Por favor, dê prosseguimento ao texto sobre a estiagem e o exemplo de Jundiaí a partir da última frase apresentada.

• **Trecho selecionado**:
----------------------------------------

O exemplo de Jundiaí

Jornal de Jundiaí, fevereiro de 2015


A estiagem prolongada vem afetando severamente várias regiões do País, obrigando muitas cidades a racionar o abastecimento de água, o que atinge a vida das pessoas, a economia e a produção agrícola. 

As causas da falta recorde de chuvas são complexas. No mundo inteiro, as pessoas assistem a fenômenos climáticos extremos, sejam enchentes, nevascas ou secas prolongadas. Sem dúvida, há um componente global em todos esses fenômenos, previstos pelos cientistas que estudam o desequilíbrio climático.
A esses fatores agregam-se outros, locais - embora, obviamente, com repercussões globais - como, por exemplo, o desmatamento recorde da Amazônia e a substituição da flora do cerrado, entre outros.

Esperamos que esse susto pelo qual passa a humanidade hoje faça com que os governos mundiais, finalmente, se deem conta da ameaça terrível que tais acontecimentos prenunciam.
É importante ter claro ainda que, complementarmente às ações dos poderes centrais, é preciso que iniciativas sejam tomadas também no âmbito local.

Nesse sentido, Jundiaí pode servir de exemplo, como, aliás, tem destacado a imprensa nacional. Todavia, mais do que ostentar uma condição diferenciada, em razão tanto da segurança em termos de abastecimento hídrico quanto da preservação no entorno da represa (razão primeira para a criação do nosso Parque da Cidade), nosso município oferece uma demonstração prática da importância da gestão pública exercida com visão de longo prazo.

----------------------------------------

• **Trechos dos dados**:
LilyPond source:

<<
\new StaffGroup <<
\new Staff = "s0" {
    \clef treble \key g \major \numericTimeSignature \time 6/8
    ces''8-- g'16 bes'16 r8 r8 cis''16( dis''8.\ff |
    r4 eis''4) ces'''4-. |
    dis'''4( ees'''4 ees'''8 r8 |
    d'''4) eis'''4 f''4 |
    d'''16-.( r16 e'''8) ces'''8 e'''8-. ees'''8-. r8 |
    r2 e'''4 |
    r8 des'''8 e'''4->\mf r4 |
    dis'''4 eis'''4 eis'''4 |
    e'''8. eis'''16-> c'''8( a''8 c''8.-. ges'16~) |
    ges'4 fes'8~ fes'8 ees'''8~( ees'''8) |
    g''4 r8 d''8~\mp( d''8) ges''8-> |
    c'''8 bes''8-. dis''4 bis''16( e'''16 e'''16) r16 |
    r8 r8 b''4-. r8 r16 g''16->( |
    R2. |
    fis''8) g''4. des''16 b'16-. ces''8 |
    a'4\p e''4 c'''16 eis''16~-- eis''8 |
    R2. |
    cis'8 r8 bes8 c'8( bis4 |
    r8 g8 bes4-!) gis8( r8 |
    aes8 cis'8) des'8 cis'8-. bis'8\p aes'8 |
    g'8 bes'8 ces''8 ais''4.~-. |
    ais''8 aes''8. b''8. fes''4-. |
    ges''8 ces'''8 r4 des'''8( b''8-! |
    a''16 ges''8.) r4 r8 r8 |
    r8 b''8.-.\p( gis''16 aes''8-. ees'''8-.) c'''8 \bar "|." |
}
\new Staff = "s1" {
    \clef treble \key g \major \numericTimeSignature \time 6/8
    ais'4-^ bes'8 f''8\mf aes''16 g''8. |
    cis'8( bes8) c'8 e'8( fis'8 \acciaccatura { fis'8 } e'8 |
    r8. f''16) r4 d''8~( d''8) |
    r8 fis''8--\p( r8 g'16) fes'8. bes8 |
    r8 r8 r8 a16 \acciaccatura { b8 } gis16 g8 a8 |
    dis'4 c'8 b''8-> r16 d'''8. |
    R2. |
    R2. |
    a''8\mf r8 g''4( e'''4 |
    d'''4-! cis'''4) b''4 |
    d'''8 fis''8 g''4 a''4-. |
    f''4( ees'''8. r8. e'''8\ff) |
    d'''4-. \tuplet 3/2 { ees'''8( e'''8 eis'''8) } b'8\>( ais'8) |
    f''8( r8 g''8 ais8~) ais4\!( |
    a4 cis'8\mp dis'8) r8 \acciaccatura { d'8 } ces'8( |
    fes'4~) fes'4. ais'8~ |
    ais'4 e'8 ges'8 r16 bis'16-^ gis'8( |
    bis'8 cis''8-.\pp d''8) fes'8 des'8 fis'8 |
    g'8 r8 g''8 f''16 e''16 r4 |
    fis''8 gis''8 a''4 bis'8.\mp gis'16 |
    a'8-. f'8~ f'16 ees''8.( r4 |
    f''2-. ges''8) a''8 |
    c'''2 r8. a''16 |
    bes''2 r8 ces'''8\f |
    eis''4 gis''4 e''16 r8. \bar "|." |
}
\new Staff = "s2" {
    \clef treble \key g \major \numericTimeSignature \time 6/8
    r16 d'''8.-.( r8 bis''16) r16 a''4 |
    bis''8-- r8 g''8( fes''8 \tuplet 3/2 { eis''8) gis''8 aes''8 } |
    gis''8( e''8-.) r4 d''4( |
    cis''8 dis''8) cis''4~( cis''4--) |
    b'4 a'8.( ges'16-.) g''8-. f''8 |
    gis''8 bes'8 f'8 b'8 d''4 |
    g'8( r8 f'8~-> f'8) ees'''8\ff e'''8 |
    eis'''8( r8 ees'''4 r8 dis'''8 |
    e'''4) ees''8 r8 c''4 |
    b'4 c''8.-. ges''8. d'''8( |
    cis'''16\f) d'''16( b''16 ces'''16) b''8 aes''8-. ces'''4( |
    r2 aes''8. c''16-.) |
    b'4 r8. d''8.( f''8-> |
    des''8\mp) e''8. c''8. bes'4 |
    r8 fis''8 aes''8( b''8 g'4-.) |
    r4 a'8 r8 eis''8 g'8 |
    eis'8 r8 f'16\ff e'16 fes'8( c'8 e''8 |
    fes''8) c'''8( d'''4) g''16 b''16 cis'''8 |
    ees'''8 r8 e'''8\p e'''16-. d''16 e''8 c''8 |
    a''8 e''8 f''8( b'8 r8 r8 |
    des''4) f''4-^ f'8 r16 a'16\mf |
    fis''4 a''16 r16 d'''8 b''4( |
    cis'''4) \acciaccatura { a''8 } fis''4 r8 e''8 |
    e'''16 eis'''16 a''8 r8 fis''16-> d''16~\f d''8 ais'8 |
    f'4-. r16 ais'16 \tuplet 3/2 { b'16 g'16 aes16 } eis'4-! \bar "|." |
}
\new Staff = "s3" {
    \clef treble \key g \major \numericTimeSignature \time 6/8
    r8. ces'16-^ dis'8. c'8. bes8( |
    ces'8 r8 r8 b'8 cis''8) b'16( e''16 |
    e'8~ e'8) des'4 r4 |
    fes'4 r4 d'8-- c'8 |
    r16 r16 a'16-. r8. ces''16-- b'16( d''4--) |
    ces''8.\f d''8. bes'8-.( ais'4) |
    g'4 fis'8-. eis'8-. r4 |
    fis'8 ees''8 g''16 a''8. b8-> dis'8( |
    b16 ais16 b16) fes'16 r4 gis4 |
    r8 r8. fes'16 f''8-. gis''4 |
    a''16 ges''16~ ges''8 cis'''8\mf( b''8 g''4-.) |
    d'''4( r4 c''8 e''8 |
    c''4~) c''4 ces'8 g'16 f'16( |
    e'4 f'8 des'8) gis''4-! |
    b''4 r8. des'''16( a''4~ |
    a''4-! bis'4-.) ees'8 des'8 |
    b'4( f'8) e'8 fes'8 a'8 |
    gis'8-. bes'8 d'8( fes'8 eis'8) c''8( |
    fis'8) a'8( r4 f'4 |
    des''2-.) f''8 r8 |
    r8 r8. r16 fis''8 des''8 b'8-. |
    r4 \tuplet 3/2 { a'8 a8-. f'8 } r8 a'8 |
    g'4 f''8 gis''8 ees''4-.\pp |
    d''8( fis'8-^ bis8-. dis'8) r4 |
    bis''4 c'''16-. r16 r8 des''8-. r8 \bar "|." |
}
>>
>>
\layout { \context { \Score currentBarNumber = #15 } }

----------------------------------------

• **Resposta da tarefa**:
Foi exatamente essa visão que nos fez avançar mais no abastecimento, no saneamento básico, na qualidade de vida e no desenvolvimento e dar um salto, nas últimas décadas, no ranking das cidades brasileiras, a ponto de estamos em 11º lugar - segundo levantamento feito a partir de dados da ONU, publicado pela revista Exame - entre as melhores cidades do Brasil para se viver.

O administrador público precisa entender que o seu trabalho tem de servir às pessoas no presente, mas tem também de atender as gerações que vão nos suceder. Para isso, a visão de longo prazo é essencial.

E, nesse quesito, Jundiaí tem dado, nas últimas décadas, um exemplo positivo. Não podemos deixar de ver também como pode ser educativo o exemplo contrário que o governo brasileiro apresenta. Já diziam os antigos: a árvore se conhece pelo fruto.